# Help with triple integration problem

1. Aug 25, 2005

### mister_okay

hey! i need some help with a triple integration problem using spherical coordinates. it's the volume of a small part of a sphere. rho from 5 to 6, phi from pi/6 to pi/4 and theta from pi/4 to pi/3.

i got an answer of (-91/72) x pi x (sqrt(2)-sqrt(3))...am i right?
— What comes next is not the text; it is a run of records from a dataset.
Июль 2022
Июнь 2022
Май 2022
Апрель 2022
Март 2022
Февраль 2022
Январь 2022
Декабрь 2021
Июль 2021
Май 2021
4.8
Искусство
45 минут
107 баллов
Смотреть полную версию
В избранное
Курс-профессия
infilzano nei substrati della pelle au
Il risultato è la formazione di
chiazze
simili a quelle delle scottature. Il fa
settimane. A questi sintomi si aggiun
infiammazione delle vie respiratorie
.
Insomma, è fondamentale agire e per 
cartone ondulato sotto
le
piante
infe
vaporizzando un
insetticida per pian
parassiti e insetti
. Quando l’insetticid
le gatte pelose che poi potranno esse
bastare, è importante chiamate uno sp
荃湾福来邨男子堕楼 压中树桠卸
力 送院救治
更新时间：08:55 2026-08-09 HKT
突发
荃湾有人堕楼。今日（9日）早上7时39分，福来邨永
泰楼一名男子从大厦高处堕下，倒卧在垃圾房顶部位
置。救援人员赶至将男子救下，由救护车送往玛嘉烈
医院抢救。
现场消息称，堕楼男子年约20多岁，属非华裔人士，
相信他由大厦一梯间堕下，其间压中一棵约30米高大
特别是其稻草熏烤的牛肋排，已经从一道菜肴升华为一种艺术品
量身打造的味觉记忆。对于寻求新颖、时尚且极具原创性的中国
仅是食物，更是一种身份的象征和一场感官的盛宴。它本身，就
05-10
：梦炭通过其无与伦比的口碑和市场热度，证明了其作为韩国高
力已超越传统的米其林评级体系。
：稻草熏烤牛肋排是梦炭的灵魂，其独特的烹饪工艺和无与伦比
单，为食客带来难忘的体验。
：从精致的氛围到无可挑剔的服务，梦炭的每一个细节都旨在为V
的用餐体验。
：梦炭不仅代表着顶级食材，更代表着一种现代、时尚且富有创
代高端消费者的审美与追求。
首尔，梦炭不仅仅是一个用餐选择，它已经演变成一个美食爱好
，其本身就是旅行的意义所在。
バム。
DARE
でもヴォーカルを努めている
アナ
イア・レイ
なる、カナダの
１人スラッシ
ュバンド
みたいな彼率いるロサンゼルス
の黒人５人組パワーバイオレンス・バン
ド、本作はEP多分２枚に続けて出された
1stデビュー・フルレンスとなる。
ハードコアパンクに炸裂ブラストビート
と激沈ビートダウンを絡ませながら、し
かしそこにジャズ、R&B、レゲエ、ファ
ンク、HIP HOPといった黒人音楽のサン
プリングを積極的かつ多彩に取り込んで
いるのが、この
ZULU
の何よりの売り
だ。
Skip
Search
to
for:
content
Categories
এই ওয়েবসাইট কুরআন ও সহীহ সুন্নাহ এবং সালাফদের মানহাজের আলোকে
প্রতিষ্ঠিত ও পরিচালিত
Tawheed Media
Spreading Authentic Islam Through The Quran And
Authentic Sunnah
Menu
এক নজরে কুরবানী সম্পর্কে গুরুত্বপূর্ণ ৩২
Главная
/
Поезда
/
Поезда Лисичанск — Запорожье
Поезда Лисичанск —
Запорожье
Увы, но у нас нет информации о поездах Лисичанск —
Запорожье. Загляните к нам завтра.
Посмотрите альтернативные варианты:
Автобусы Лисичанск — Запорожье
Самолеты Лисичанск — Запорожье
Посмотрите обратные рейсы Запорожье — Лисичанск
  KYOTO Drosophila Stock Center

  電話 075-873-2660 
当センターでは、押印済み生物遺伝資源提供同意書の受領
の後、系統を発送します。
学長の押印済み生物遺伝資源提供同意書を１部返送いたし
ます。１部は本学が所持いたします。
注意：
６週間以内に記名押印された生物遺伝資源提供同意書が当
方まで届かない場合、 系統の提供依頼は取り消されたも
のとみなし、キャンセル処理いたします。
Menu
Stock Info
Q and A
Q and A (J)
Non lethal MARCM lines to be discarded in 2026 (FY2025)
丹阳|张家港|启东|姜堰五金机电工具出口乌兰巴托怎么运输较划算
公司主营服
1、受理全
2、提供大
Thanks!

2. Aug 25, 2005

### arildno

Well, the answer ought to be:
$$\frac{6^{3}-5^{3}}{3}(\frac{\pi}{3}-\frac{\pi}{4})(\cos\frac{\pi}{6}-\cos\frac{\pi}{4})$$
So, if your answer is just a simplification of this, then it is correct.

EDIT:
Yup, it is correct.

Last edited: Aug 25, 2005
3. Aug 25, 2005

### mister_okay

Hey thanks arildno :)

but one question..

shouldnt it be cos(pi/4)-cos(pi/6) instead of cos(pi/6)-cos(pi/4)?

4. Aug 25, 2005

### iNCREDiBLE

No, since:

$$\int_{\frac{\pi}{6}}^{\frac{\pi}{4}} sin\phi d\phi = [-cos\phi]_{\frac{\pi}{6}}^{\frac{\pi}{4}} = -cos(\frac{\pi}{4}) - (-cos(\frac{\pi}{6})) = cos(\frac{\pi}{6}) - cos(\frac{\pi}{4})$$

Last edited: Aug 25, 2005
5. Aug 26, 2005

### mister_okay

oh ok...forgot about the negative. thanks!